Fotocrónicas (CXL))
Doscientos cuarenta y un escalones. No, no es el título de ninguna película, ni de serie en boga en alguna plataforma de moda. Son los peldaños que hay que ascender para alcanzar la “Peña del Castillo”, o Gaztelugatxe, en euskera. Un atrevido risco que apuñala el mar con su afilada daga.
Allí arriba, en este promontorio que huye de la tierra firme entre Bakio y Bermeo, nos espera la entrañable ermita de San Juan, erigida a comienzos del segundo milenio y que a lo largo de otros mil años ha sufrido las más duras galernas del Cantábrico, sucesivos incendios y hasta saqueos corsarios de piratas, como el de Francis Drake en 1593.
No obstante, es la fuerza incontenible del mar, con su paciencia infinita y tenaz, quien ha ido modelando poco a poco su orografía, descarnando este roquedo, creando pequeñas playas de piedra y labrando hermosos arcos, cuevas y túneles.
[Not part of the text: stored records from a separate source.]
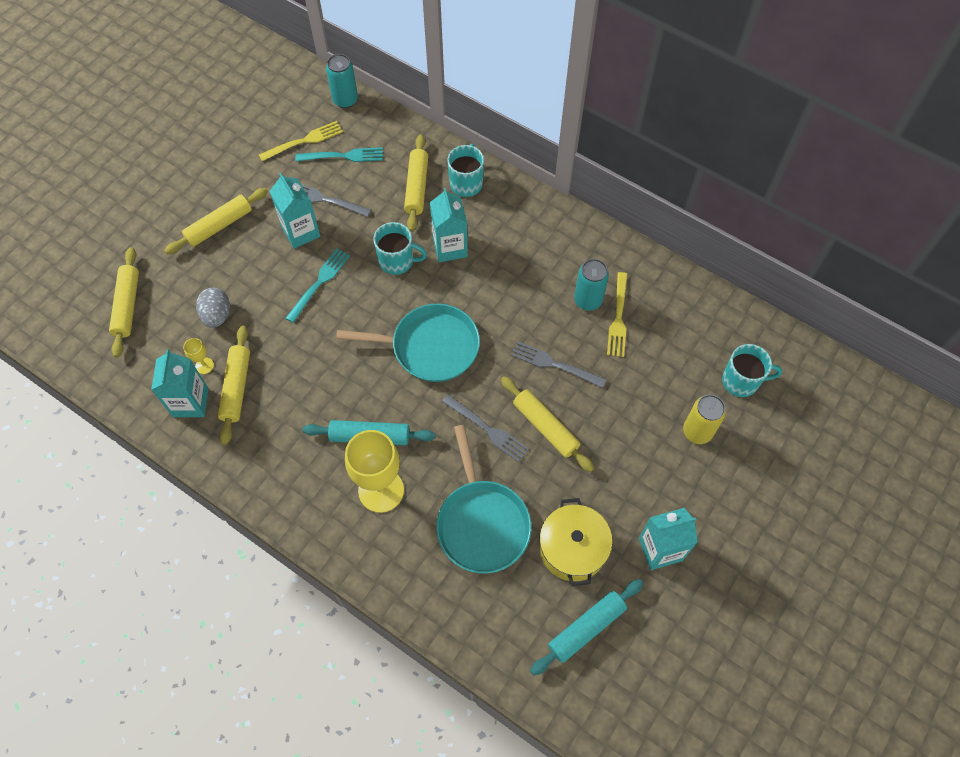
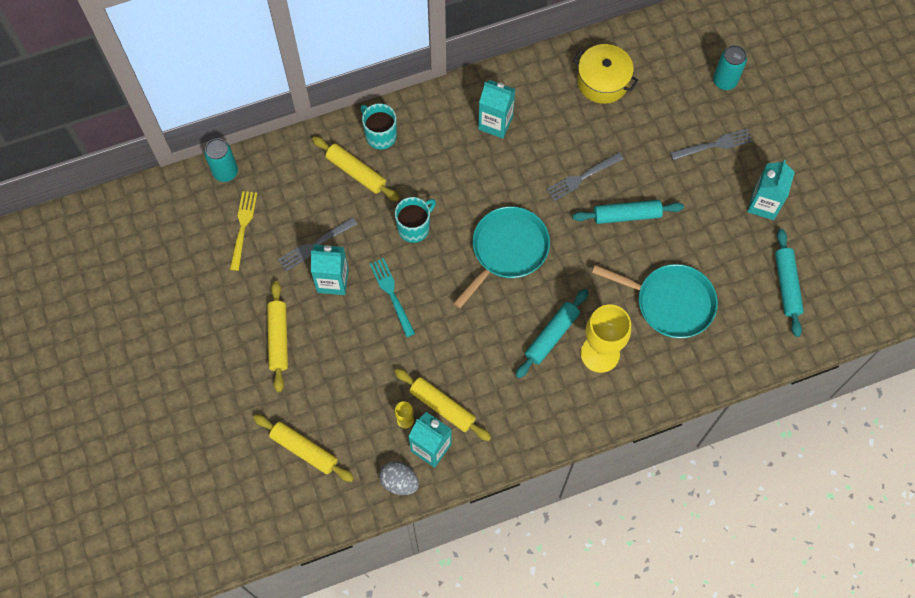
camera: 55 degrees left, 5 degrees up
(217, 315) = (365, 386): grey egg -> grey egg (399, 482)
(343, 156) = (282, 207): turquoise fork -> none
(450, 247) = (430, 183): turquoise carton -> turquoise carton (495, 123)
(487, 429) = (601, 254): grey fork -> grey fork (714, 145)
(545, 427) = (626, 215): yellow rolling pin -> turquoise rolling pin
(572, 548) = (727, 257): yellow pot -> yellow pot (603, 81)
(588, 300) = (546, 121): turquoise can -> turquoise can (724, 81)
(618, 318) = (575, 111): yellow fork -> none
(697, 431) = (697, 123): yellow can -> none
(741, 381) = (680, 70): turquoise mug -> none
Por eso, porque este tirabuzón de piedra es un rincón fascinante, un lugar impregnado de tradiciones y leyendas, de creencias y magia, merece la pena acercarse hasta allí, subir los doscientos cuarenta y un escalones, dejarse llevar por la sugestión y tirar tres veces de la cuerda que voltea la campana de la ermita. Aunque ello nos depare alguna sorpresa inesperada.